| The task |
Exactly the lines from the beginning of the records to the line with "right back paw: (181, 1569)", both ends included, are to be given again, and pictures are to be left out.

| Record extracts |
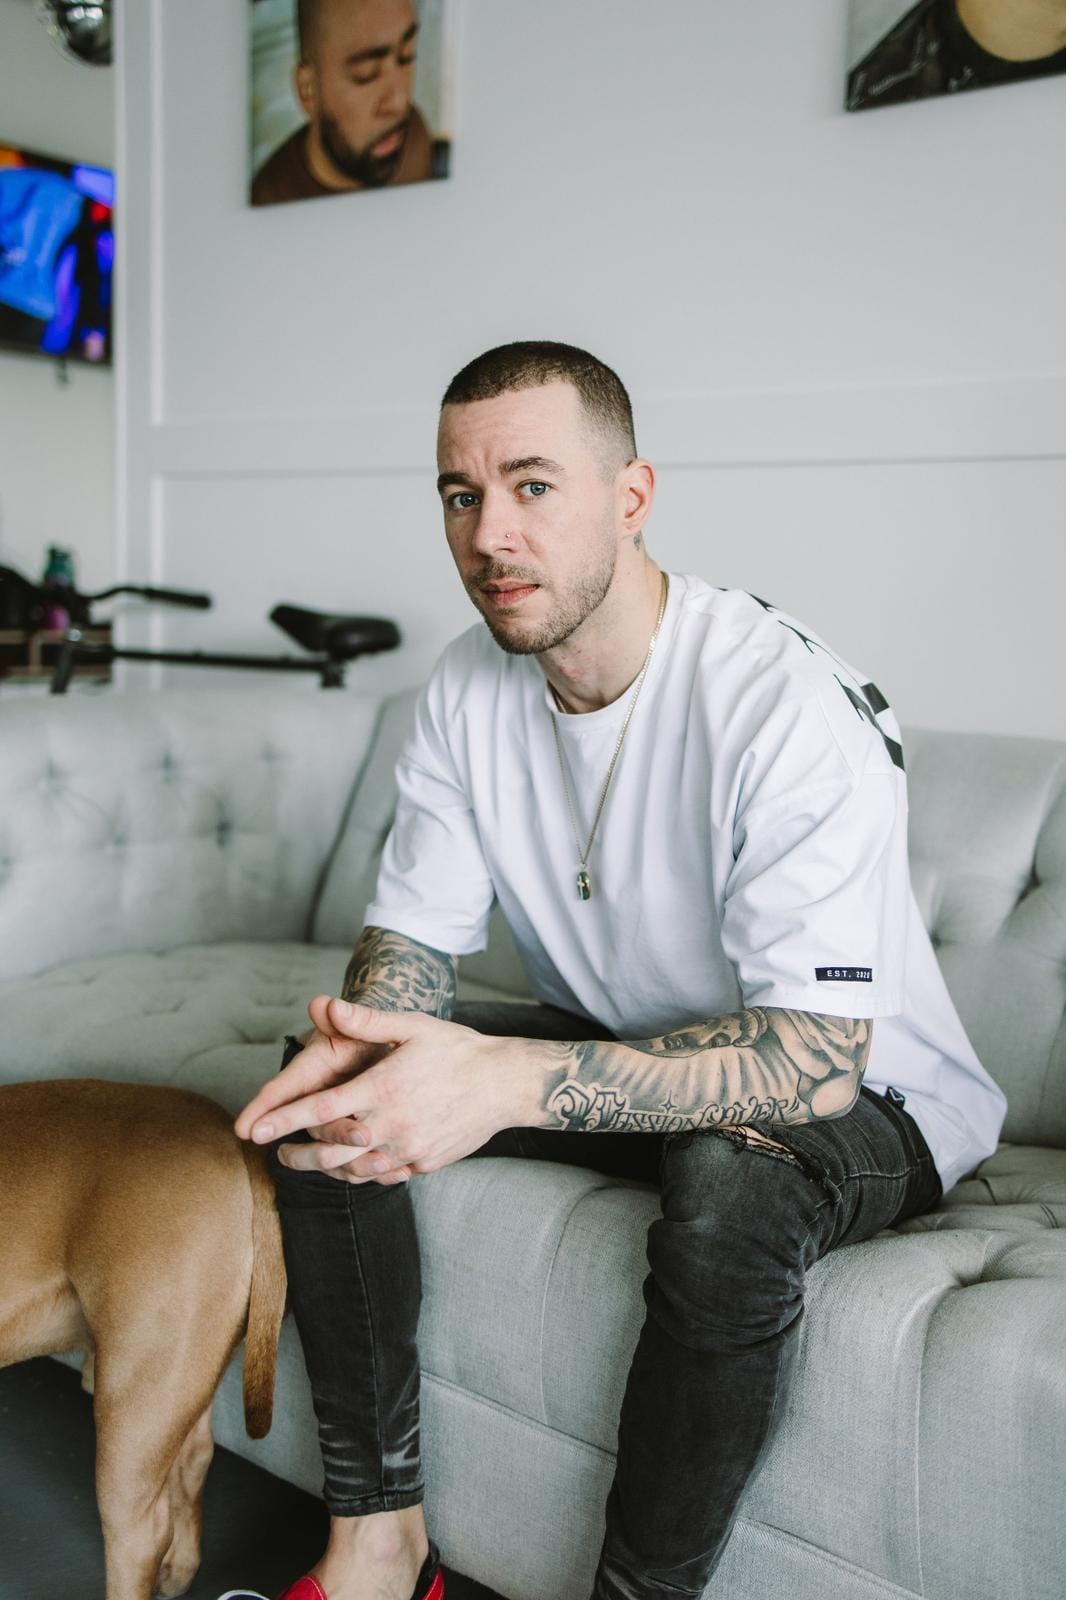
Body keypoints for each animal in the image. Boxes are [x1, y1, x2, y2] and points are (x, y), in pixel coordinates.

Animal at [0, 1075, 286, 1600]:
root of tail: (221, 1129)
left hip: (132, 1407)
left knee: (139, 1538)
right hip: (179, 1377)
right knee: (193, 1459)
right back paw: (181, 1569)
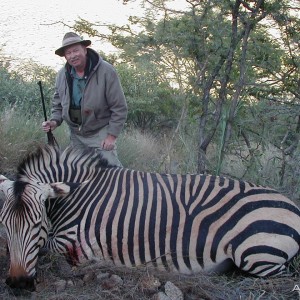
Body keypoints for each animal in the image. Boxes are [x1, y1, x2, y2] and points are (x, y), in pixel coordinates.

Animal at [0, 145, 300, 290]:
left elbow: (49, 249)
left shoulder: (78, 243)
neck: (78, 193)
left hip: (256, 255)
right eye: (4, 226)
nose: (17, 284)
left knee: (282, 279)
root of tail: (293, 206)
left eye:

| Expected answer |
Body keypoints for each animal in the image. Boxes are [x1, y1, x2, y2] and points are (x, y), in pixel coordinates.

Animal at [0, 1075, 286, 1600]:
root of tail: (221, 1129)
left hip: (132, 1407)
left knee: (139, 1538)
right hip: (179, 1377)
right knee: (193, 1459)
right back paw: (181, 1569)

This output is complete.